The Elizabethan conquest of Ireland in the early 1600s extinguished the rule of the O'Donnells of Tyrconnell (Tir Chonaill), leading to the plantation of Ulster. This is the first account of lost branches of their dynasty, descending from a largely forgotten scion, Donal Oge O'Donnell, only child of Sir Donal O'Donnell who was the eldest son and usurped heir of Sir Hugh Dubh Mac Manus, 23rd O'Donnell, King and Lord of Tyrconnell. Hugh Dubh ruled from 1567 to 1592 and married twice.
His children by his first wife, Nuala, a daughter of O'Neill, were eclipsed by the second, Maria or Inion Dubh, nee MacDonnell, who killed Sir Donal at Derrylaghan in 1590, thwarting his succession in favor of her own eldest son, Red Hugh, then in English captivity.
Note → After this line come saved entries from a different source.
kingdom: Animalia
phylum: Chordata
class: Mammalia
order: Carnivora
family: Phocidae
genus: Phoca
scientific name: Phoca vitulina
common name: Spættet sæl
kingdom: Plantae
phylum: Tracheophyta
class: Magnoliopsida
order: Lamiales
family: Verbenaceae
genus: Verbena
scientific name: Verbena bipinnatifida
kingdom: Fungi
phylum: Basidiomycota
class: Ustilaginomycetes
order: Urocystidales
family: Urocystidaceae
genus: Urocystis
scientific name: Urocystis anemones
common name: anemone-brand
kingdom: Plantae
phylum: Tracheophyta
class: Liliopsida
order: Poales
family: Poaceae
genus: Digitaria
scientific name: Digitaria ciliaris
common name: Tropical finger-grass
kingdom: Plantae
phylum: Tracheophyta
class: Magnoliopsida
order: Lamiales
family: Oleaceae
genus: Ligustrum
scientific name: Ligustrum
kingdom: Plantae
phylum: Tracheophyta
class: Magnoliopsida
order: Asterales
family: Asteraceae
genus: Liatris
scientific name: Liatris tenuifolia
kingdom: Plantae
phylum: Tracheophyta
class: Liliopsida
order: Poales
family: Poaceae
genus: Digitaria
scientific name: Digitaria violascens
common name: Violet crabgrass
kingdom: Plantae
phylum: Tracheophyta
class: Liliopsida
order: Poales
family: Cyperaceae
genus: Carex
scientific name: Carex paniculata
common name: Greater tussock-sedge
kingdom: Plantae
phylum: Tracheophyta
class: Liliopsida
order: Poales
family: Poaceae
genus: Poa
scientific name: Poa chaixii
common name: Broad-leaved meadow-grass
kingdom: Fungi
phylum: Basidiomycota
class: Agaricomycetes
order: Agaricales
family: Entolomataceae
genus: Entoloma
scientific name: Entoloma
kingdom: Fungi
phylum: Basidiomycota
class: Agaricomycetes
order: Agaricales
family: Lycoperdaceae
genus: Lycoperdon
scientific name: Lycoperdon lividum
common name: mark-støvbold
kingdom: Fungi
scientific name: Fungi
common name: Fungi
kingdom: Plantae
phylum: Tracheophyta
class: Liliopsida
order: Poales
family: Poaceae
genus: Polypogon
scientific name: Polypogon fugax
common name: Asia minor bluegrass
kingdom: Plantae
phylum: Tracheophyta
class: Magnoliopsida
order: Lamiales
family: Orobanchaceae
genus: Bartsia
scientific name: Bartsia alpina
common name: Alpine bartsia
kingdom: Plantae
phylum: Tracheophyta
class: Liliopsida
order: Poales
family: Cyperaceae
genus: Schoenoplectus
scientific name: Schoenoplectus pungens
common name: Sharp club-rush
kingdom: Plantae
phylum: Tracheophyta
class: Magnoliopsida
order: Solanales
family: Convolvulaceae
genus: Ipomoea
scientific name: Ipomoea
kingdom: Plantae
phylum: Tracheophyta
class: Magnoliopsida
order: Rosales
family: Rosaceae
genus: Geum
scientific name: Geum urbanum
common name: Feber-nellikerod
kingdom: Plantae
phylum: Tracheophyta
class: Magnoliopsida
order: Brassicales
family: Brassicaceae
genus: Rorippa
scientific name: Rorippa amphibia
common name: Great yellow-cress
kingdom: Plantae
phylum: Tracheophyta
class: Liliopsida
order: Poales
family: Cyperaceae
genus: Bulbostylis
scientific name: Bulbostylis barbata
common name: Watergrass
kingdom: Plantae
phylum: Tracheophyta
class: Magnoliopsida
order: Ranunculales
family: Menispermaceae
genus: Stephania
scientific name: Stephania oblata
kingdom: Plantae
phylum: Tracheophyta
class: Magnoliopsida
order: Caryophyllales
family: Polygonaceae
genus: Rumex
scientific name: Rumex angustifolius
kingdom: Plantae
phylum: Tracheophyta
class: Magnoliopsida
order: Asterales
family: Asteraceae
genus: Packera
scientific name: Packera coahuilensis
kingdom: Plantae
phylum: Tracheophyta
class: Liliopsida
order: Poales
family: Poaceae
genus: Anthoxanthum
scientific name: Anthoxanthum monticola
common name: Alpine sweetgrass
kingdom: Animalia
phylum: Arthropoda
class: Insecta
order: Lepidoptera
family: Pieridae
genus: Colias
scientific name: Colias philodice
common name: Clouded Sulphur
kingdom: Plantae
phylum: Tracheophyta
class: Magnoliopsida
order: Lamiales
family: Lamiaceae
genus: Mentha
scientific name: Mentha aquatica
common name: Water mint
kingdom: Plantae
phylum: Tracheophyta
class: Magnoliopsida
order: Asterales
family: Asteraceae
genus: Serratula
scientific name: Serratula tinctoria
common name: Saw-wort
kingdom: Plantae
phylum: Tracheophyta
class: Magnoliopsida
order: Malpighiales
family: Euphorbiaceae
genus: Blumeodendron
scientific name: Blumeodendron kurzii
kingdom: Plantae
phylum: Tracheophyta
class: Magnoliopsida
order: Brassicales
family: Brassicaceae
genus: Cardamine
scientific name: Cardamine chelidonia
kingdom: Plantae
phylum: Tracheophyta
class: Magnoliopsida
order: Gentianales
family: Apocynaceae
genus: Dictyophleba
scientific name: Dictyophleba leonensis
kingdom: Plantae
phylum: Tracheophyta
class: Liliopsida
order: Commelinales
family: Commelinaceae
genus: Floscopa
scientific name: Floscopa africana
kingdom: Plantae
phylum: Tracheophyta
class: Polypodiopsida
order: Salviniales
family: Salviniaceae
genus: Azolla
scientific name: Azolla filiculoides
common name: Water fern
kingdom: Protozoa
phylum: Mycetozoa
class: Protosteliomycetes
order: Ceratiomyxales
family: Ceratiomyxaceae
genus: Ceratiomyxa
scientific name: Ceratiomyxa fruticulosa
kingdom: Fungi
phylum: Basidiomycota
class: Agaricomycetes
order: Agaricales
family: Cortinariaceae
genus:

Hugh Dubh died in 1600, and by 1601 both Red Hugh, who had escaped Dublin Castle, and his brothers Rory and Cathbharr and their nephew Donal Oge were engaged in the endgame of the Nine Years War. En route to Kinsale, Donal Oge undertook a side-expedition to Ardfert, spending several years in alliance with FitzMaurice, Lord of Kerry.
Rory succeeded Red Hugh and became the first Earl of Tyrconnell in 1604, but they and many others were exiled to the Continent in 1607 in the Flight of the Earls. Donal Oge then joined Spanish forces in Flanders, where he died in 1620. Hugh Dubh and his family were the last undisputed dynasts to rule effectively. Stripped of power, the nominal local headship of the clan reverted later to the genealogically senior line of his brother Calbhach, some whose descendants won fame and fortune on the Continent as dukes in Spain and counts in Austria.
History thus far obscured the survival of an older line of O'Donnell counts in France, who were known there as Chief of the Name and of the Arms. They became extinct in 1879, but their ostensible next-of-kin in Ardfert, trace origins in common back to a grandson of Donal Oge O'Donnell. His descendants, rebels in Ireland and Jacobites in France, later transitioned from military to civil service, at the highest echelons in the French Council of State.
They epitomized the principle noblesse oblige, in their pursuit of enlightenment, compassion, and public service.